Paramount's costly fallout
Would-be homebuyers caught in crossfire of crooked dealings
Published: November 21, 2012
The difference, they say, is that if the board had done due diligence before making the multimillion-dollar loan, the problem would never have occurred in the first place.
Moreover, homebuyers such as Steve Bynum and Kim Pierce worry that the thousands of dollars they have put into upgrading the home they thought they were buying on Detroit's west side will be lost.
As Bynum and Pierce, who are married, told us back in July, they had agreed to purchase a home on Westwood Street on a land contract for $35,000 in January. They put $560 down and agreed to make payments of $400 a month — for a property that they say Paramount purchased for $1 and then left unsecured, allowing it to be stripped of everything of value. To make the place livable, the couple says they put an estimated $8,000 to $9,000 into fixing the place up. Pierce said she borrowed that money from her 401(k) account.
Bynum, who is disabled, has also been keeping tabs on another Paramount home across the street, boarding it up to fend off strippers and keeping the grass cut. Day says that he thinks most of the homes acquired by Paramount have been left open, bringing down the value of neighboring homes.

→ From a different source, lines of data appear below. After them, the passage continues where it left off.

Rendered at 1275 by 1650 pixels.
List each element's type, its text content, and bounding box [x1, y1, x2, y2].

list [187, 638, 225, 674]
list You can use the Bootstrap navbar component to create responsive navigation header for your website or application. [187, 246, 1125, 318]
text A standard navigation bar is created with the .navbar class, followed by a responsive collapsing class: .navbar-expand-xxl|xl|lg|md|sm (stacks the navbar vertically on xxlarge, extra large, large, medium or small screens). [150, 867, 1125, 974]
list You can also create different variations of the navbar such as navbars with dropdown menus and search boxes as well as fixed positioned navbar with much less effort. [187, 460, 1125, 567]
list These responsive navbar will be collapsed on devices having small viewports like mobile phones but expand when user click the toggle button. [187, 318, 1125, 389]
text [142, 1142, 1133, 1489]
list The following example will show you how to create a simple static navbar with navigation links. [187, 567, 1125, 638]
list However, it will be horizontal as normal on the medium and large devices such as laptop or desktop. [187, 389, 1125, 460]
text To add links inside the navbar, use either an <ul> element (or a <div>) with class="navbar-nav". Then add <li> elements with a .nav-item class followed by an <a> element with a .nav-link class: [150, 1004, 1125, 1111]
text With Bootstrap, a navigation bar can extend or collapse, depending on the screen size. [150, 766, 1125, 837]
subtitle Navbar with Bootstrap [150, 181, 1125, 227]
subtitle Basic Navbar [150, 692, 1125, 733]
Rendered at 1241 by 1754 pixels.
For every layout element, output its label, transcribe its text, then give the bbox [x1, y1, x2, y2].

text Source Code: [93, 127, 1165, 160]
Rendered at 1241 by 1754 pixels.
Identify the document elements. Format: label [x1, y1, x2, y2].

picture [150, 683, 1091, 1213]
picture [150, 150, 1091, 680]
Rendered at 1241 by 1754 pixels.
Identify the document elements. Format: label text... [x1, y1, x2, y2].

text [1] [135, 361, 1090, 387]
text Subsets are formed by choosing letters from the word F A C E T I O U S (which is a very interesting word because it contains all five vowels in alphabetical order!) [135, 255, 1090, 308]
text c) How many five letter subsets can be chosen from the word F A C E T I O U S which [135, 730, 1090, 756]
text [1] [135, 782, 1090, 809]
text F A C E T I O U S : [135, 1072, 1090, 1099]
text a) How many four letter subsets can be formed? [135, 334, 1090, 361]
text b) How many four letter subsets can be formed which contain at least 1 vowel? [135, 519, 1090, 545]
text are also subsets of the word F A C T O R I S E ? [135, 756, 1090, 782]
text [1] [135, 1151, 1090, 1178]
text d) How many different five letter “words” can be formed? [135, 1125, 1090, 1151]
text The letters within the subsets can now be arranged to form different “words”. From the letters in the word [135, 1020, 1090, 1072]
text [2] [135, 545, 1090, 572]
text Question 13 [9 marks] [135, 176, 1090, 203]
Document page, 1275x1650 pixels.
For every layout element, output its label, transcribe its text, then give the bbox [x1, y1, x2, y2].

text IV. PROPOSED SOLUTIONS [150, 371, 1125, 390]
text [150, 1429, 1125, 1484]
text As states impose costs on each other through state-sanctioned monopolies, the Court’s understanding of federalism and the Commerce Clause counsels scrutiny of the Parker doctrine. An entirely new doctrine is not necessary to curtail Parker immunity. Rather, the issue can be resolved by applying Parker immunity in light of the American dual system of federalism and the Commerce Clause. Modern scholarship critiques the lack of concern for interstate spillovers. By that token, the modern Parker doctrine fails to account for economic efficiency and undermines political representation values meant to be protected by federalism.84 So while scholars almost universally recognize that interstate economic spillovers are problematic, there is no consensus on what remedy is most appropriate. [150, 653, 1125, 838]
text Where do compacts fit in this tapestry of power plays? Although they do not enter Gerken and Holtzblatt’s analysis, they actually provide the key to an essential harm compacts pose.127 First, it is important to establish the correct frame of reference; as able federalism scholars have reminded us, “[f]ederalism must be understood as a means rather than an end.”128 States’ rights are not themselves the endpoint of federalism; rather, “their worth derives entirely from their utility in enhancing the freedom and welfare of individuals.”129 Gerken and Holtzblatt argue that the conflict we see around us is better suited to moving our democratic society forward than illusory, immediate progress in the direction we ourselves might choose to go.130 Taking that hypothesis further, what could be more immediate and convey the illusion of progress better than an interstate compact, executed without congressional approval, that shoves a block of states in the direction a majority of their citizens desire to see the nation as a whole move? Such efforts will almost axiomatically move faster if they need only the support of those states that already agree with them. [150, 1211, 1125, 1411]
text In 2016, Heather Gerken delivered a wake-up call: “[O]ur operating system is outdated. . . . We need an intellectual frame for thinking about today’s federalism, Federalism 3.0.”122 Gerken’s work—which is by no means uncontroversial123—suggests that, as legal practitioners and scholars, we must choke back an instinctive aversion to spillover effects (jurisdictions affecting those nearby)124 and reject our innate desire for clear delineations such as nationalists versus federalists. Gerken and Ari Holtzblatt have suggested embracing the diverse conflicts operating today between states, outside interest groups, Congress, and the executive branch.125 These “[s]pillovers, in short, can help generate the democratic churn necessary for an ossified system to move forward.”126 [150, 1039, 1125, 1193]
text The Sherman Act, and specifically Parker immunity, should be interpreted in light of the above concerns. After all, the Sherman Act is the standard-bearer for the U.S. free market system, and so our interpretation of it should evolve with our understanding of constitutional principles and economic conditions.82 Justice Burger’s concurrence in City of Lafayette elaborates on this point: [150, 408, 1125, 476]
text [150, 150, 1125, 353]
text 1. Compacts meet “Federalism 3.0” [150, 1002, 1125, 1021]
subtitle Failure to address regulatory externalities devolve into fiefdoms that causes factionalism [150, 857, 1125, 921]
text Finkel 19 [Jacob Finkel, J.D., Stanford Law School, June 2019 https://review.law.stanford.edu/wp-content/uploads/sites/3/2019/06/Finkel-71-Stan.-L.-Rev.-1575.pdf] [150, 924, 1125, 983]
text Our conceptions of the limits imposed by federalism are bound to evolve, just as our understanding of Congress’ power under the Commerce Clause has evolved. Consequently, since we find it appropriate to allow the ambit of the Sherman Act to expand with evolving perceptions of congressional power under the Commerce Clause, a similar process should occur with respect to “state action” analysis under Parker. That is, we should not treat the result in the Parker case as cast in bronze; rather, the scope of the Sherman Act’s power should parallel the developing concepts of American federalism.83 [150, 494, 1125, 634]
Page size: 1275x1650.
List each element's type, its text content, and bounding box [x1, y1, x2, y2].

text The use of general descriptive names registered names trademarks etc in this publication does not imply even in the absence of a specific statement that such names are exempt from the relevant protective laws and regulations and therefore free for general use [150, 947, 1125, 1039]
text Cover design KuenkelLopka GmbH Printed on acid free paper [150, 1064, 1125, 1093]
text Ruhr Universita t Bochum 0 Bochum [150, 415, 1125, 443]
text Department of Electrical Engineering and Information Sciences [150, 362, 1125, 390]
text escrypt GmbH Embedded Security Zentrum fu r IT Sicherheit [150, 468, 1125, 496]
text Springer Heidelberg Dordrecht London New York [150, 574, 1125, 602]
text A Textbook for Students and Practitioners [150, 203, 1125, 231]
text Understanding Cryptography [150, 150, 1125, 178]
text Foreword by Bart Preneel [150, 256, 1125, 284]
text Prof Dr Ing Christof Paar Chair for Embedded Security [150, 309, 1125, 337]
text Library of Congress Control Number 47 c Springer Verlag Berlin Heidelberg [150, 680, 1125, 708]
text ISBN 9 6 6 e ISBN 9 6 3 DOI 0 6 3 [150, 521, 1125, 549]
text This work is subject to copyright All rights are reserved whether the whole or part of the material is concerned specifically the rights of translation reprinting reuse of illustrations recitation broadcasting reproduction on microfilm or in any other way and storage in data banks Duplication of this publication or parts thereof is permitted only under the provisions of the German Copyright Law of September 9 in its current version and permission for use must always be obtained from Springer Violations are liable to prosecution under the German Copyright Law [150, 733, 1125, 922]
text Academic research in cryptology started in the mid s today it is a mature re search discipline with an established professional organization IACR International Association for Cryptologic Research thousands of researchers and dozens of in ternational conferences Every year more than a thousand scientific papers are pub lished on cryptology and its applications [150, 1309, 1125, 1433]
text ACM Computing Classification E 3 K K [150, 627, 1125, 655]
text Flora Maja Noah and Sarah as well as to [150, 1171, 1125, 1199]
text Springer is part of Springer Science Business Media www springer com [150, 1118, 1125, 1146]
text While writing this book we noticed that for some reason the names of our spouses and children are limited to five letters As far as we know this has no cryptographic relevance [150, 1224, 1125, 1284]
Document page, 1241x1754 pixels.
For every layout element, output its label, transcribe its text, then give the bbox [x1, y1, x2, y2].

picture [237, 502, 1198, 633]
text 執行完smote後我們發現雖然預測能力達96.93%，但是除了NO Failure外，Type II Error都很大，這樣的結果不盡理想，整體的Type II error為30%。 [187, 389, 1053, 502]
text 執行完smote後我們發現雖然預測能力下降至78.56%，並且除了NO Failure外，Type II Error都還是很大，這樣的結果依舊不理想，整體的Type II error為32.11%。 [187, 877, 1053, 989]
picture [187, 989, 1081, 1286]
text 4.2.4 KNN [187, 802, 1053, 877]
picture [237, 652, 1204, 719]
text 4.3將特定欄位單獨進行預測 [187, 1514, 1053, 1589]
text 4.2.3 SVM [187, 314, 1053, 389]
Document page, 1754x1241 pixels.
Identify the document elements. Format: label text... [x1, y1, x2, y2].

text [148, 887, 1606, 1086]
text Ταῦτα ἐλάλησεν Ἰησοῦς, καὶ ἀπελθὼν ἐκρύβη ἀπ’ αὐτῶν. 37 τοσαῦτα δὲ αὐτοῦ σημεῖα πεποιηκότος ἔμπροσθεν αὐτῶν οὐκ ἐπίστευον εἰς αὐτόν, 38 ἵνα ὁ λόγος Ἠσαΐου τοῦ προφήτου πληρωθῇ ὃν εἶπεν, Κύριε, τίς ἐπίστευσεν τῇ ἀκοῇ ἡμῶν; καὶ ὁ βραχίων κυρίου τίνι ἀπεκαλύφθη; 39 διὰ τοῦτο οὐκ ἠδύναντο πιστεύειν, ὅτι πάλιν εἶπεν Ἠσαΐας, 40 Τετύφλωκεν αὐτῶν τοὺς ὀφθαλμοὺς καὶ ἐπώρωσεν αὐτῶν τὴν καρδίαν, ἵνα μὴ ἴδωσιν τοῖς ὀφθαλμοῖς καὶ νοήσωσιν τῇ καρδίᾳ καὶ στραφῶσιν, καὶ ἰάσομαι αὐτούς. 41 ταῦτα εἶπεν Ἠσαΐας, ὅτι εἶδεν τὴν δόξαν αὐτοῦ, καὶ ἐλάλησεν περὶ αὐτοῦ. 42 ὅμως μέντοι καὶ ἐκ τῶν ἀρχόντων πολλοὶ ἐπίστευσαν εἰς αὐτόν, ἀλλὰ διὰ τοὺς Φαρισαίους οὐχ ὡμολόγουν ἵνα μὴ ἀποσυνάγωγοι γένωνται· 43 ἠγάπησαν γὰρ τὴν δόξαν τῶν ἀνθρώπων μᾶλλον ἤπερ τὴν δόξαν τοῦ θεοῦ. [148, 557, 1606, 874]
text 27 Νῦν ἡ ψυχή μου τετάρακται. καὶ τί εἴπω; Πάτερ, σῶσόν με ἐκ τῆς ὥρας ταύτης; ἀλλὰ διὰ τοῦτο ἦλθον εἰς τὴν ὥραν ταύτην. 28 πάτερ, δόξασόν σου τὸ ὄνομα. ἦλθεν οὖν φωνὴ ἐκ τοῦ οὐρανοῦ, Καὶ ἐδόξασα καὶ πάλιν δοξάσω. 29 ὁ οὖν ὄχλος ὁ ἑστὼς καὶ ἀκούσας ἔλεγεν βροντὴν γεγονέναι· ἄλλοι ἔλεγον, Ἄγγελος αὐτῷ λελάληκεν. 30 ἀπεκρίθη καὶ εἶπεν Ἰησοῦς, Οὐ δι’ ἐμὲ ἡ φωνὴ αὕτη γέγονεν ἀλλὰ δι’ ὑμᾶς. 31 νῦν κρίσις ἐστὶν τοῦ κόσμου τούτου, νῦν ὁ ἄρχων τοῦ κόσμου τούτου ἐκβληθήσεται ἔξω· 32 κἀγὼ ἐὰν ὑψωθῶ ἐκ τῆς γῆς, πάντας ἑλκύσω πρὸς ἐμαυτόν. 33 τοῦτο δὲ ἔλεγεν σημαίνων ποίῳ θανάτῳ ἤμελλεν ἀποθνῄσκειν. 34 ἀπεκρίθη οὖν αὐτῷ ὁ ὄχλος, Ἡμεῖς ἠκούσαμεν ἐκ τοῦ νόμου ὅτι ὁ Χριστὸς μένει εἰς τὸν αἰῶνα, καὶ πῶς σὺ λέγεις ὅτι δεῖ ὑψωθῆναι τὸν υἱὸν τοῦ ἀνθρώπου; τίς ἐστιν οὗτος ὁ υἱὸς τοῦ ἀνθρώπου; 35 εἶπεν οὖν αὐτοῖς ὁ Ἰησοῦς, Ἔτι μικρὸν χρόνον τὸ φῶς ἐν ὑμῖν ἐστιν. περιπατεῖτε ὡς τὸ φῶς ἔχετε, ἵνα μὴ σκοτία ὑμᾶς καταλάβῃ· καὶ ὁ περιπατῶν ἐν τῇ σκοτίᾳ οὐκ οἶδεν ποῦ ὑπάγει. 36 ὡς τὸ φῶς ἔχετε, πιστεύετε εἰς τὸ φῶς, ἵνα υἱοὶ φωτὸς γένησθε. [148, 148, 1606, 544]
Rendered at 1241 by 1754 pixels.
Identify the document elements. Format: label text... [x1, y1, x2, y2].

Day also claims that, after a receiver was appointed, some of the people attempting to purchase the Paramount homes were notified that they were in danger of being evicted.
"We're on edge. We don't know what's going on," one of the homebuyers who showed up at the pension board meeting last week told News Hits.
"They are treating us like welfare recipients," another told us.
"We are fighting this every day," says Pierce, who also came to confront the pension board.
She says that she's being contacted by others who are just now learning that they are caught up in the same mess.
It is the board's position, however, that issues involving burned homebuyers are now entirely in the hands of the receiver, and that those will have to be reviewed on a case-by-case basis.
For their part, the buyers keep trying to draw attention to their predicament. That's why they showed up en masse at the pension board meeting.
They have organized, says Day. And their numbers are growing.
By banding together, and working to draw attention to their plight, they are hoping that a fair settlement that allows them to stay in their homes will be achieved.
Right now, though, they are left wondering who in authority is ultimately looking out for their interests.
As one of them told us last week:
"We're the ones getting caught in the crossfire of all this."